Destaques:
- O sistema eproc já registra a distribuição de 15.789 processos no Poder Judiciário de Mato Grosso do Sul desde sua implantação em novembro de 2025.
- A maior parte da demanda eletrônica está concentrada nos Juizados Especiais, abrangendo tanto a capital quanto o interior do estado.
- A modernização avança com novas fases de implementação, incluindo varas de execução fiscal e cível, com previsão de alcance total ao longo do ano.
Desde o início de sua operação em 11 de novembro de 2025, o sistema eproc tem transformado a tramitação de processos no Poder Judiciário de Mato Grosso do Sul. Com um balanço atualizado em 17 de junho, o sistema contabiliza 15.283 processos em andamento, evidenciando uma rápida e massiva adesão à nova plataforma eletrônica.
Análise de Desempenho e Concentração
A curva de crescimento na utilização do eproc revela que a maior parte da demanda tem origem nos Juizados Especiais. Desde a implementação, 11.066 processos foram distribuídos nesse segmento, com 6.968 deles em Campo Grande e 4.098 nas demais comarcas do interior. Atualmente, 10.604 processos de competência dos Juizados tramitam ativamente no sistema, sendo 6.509 na capital e 4.095 no interior.

_REGISTROS EXTRAÍDOS:_
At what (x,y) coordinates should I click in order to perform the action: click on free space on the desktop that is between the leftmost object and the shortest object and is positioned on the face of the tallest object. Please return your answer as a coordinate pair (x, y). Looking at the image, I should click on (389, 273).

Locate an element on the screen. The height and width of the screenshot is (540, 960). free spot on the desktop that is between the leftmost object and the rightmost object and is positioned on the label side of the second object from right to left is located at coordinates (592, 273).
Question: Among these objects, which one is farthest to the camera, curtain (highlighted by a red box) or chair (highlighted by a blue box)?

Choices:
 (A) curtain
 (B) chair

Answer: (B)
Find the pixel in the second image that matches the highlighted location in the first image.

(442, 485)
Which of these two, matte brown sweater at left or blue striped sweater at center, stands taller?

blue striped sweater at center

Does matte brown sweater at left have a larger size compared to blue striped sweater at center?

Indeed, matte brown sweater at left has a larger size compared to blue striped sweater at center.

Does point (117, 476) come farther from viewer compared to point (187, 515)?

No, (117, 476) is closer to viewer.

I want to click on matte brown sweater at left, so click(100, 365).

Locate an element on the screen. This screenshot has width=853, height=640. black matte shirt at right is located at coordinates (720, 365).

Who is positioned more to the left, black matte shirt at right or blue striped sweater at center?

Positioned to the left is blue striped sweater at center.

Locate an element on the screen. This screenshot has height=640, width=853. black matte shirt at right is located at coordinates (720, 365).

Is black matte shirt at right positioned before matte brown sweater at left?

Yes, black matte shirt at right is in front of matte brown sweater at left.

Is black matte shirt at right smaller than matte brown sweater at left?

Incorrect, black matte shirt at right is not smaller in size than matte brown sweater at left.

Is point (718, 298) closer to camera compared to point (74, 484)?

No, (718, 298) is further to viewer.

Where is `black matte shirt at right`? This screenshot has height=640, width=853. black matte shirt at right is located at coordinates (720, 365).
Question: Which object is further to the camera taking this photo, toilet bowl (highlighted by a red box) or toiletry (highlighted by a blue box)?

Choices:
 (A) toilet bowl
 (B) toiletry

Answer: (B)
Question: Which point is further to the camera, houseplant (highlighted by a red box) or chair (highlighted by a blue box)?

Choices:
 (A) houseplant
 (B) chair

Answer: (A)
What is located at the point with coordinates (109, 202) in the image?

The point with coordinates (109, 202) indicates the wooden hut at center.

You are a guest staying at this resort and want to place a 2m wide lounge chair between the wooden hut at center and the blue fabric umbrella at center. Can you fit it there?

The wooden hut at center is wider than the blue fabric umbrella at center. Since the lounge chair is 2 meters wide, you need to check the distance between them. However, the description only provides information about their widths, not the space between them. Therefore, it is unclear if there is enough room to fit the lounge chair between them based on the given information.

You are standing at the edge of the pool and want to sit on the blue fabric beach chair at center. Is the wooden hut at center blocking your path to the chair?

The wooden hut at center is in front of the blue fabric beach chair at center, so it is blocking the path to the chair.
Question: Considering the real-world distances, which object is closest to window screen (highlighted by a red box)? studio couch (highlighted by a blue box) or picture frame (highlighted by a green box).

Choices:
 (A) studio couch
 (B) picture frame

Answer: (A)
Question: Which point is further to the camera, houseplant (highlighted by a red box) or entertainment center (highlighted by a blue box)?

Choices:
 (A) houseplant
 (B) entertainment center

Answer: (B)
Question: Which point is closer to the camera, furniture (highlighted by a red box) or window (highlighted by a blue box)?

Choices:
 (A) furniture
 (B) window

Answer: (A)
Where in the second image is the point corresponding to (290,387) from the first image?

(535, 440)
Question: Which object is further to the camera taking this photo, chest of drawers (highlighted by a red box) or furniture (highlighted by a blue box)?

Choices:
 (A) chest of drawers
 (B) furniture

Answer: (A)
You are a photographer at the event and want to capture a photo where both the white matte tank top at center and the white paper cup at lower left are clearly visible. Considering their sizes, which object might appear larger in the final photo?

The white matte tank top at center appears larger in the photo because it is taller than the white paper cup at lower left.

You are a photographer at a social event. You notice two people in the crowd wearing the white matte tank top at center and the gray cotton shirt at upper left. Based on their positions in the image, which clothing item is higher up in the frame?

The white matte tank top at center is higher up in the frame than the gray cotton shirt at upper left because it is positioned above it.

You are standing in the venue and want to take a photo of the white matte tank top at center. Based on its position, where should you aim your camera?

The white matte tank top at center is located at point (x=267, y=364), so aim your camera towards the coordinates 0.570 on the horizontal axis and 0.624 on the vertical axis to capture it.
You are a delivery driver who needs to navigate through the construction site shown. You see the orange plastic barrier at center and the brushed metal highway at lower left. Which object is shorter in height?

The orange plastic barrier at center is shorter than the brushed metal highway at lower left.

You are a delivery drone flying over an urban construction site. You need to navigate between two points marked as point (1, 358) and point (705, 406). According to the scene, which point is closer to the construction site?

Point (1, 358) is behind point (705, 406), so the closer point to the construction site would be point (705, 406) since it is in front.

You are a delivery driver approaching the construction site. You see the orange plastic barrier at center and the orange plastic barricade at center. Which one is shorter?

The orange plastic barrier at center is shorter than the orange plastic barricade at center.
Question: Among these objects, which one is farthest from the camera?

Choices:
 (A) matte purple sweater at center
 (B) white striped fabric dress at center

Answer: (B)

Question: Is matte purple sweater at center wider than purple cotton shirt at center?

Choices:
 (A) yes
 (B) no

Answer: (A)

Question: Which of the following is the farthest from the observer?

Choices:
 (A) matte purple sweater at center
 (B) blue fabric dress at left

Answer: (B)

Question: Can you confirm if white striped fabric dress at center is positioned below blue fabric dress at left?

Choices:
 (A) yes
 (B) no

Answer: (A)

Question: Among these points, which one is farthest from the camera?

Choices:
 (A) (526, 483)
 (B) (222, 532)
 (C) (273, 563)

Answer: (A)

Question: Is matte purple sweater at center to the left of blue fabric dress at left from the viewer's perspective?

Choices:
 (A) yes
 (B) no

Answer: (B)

_ATIVIDADE PROPOSTA 1:_ Resuma em duas frases o texto sobre o sistema eproc.
_ATIVIDADE PROPOSTA 2:_ Prossiga com o texto sobre o sistema eproc a partir da última frase apresentada.

_RESPOSTA 1:_ Desde 11 de novembro de 2025, o sistema eproc registra a distribuição de 15.789 processos no Poder Judiciário de Mato Grosso do Sul, e o balanço atualizado em 17 de junho contabiliza 15.283 processos em andamento. A maior parte da demanda concentra-se nos Juizados Especiais, com 11.066 processos distribuídos desde a implantação, enquanto novas fases de implementação incluem varas de execução fiscal e cível, com previsão de alcance total ao longo do ano.

_RESPOSTA 2:_
Outra área significativa é a competência delegada previdenciária da Justiça Comum, que já registrou 4.723 processos distribuídos e mantém 4.679 em andamento nas 39 comarcas do interior do estado. Em termos de produtividade, o eproc já é responsável por 13.917 atos processuais, que incluem 5.061 decisões interlocutórias, 7.553 despachos, 770 julgamentos com resolução de mérito e 533 sem resolução de mérito.
Esses números não apenas ilustram a capacidade operacional do sistema, mas também o potencial para desafogar a pauta e acelerar o desfecho das demandas judiciais. A concentração nos Juizados Especiais aponta para uma resposta eficaz em litígios de menor complexidade, que frequentemente representam a porta de entrada do cidadão ao sistema de justiça.
Cronograma de Implantação e os Próximos Passos
A implementação do eproc tem sido gradual, seguindo um cronograma estratégico. A primeira etapa, iniciada no final de 2025 e concluída em 12 de janeiro deste ano, focou na adoção do sistema nas 39 comarcas com competência delegada. A segunda fase, de 24 de março a 28 de abril, expandiu o uso para os processos cíveis dos Juizados Especiais em todo o estado.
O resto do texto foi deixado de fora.